◆ **What you should do**
Exact copy, pictures excluded: print the lines from the one with "the white tablecloth at (x=323, y=241) 7734" through the final line of the records.

[[ Data records open ]]

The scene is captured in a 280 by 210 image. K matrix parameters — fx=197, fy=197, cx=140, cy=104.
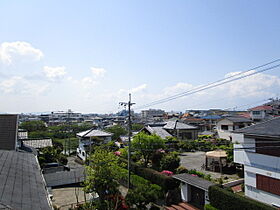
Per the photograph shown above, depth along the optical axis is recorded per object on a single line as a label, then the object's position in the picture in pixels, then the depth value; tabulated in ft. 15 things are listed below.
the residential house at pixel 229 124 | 114.52
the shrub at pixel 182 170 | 53.67
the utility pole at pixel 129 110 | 50.67
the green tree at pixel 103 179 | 41.14
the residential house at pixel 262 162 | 36.40
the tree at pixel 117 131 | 127.44
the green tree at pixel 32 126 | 161.48
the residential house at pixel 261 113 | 133.69
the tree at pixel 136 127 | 194.30
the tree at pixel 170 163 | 58.34
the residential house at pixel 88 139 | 91.30
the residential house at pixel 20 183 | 17.81
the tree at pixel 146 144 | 62.39
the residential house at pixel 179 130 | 107.86
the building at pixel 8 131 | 56.18
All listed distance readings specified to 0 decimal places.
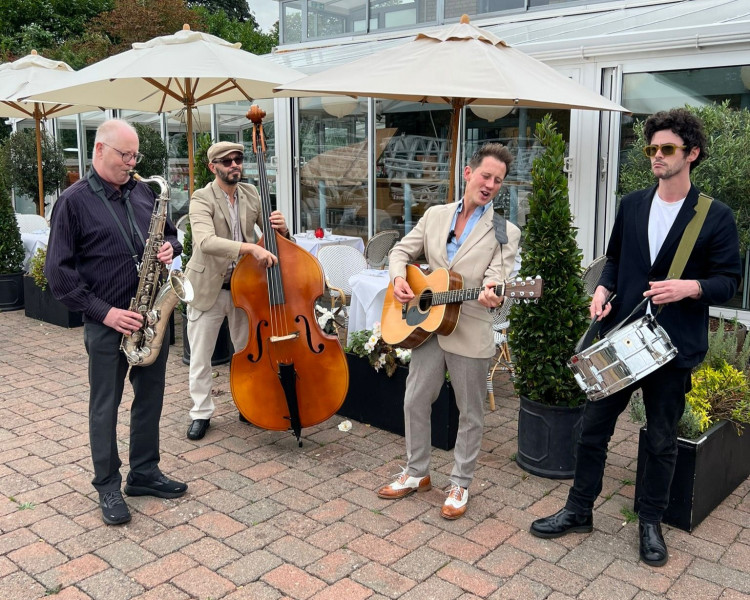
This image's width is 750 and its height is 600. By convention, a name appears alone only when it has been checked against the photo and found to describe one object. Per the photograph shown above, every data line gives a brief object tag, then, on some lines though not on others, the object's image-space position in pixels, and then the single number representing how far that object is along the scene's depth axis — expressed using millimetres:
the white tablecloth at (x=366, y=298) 5566
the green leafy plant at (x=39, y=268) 7984
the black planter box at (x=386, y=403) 4531
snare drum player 3035
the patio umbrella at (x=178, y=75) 5781
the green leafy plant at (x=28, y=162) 12312
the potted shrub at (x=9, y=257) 8359
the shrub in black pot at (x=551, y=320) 4000
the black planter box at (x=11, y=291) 8633
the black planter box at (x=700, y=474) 3496
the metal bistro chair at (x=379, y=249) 7945
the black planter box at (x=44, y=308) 7824
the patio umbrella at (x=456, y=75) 4477
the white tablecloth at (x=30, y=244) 8766
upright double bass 4309
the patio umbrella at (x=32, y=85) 8000
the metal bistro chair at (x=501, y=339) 5398
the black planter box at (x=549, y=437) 4090
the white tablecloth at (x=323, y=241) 7734
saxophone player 3445
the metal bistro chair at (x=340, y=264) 6930
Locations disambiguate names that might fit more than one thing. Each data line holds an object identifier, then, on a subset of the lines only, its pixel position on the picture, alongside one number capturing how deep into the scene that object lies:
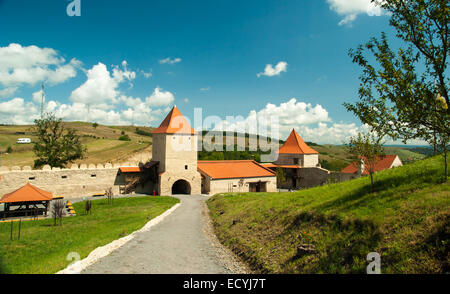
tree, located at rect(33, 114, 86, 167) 36.56
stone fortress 28.02
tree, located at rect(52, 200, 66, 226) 16.93
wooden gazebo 19.72
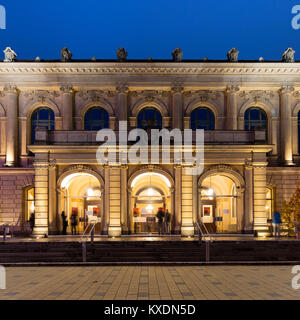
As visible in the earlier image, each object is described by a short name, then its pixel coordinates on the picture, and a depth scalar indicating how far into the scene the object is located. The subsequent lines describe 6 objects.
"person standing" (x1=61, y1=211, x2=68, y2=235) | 26.94
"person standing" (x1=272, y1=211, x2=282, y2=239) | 23.70
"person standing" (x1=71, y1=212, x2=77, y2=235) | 27.47
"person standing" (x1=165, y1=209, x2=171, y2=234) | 27.23
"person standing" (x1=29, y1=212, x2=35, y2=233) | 28.63
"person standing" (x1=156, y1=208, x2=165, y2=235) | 27.39
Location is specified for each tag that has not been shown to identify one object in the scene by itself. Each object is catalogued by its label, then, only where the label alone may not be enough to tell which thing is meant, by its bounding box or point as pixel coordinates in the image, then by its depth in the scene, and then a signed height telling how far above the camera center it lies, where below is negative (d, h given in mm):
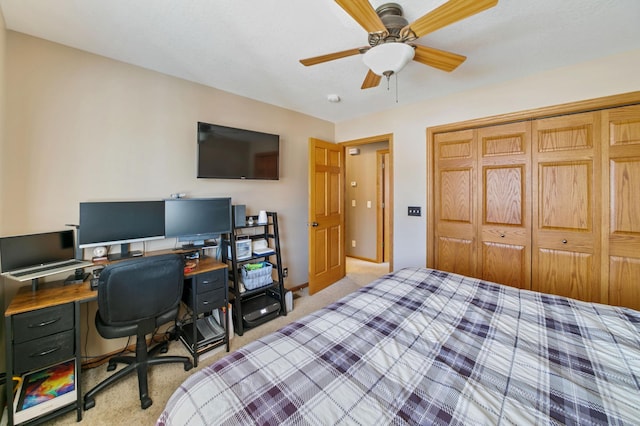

[[ Data records closed ]]

◆ **Solution to this exercise**
the white tablecloth at (x=323, y=241) 7734
saxophone player 3445
the metal bistro chair at (x=340, y=264) 6930
Locations disambiguate names that might fit more than one thing. Each data line holds an object identifier, then, on a subset of the lines only, its pixel position on the picture, alongside one number capturing how deep into the scene that object lies:
tree, located at rect(33, 114, 86, 167) 36.56
stone fortress 28.02
tree, located at rect(52, 200, 66, 226) 16.93
wooden gazebo 19.72
As visible in the earlier image, each object is described by a short name, then its pixel coordinates on the picture, and a depth scalar indicating how far into the scene the object is located. The subsequent lines describe 6 objects.
"person standing" (x1=61, y1=211, x2=68, y2=235) | 26.94
"person standing" (x1=272, y1=211, x2=282, y2=239) | 23.70
"person standing" (x1=71, y1=212, x2=77, y2=235) | 27.47
"person standing" (x1=165, y1=209, x2=171, y2=234) | 27.23
"person standing" (x1=29, y1=212, x2=35, y2=233) | 28.63
"person standing" (x1=156, y1=208, x2=165, y2=235) | 27.39
Location is specified for each tag that has not been shown to identify one object in the scene by itself. Each object is catalogued by its label, then, only where the label alone may not be enough to tell which thing is meant, by its bounding box or point as pixel coordinates in the image, then by its depth in the scene, and then a signed height telling how far above the camera center it lies, where below is negative (d, h given in mm):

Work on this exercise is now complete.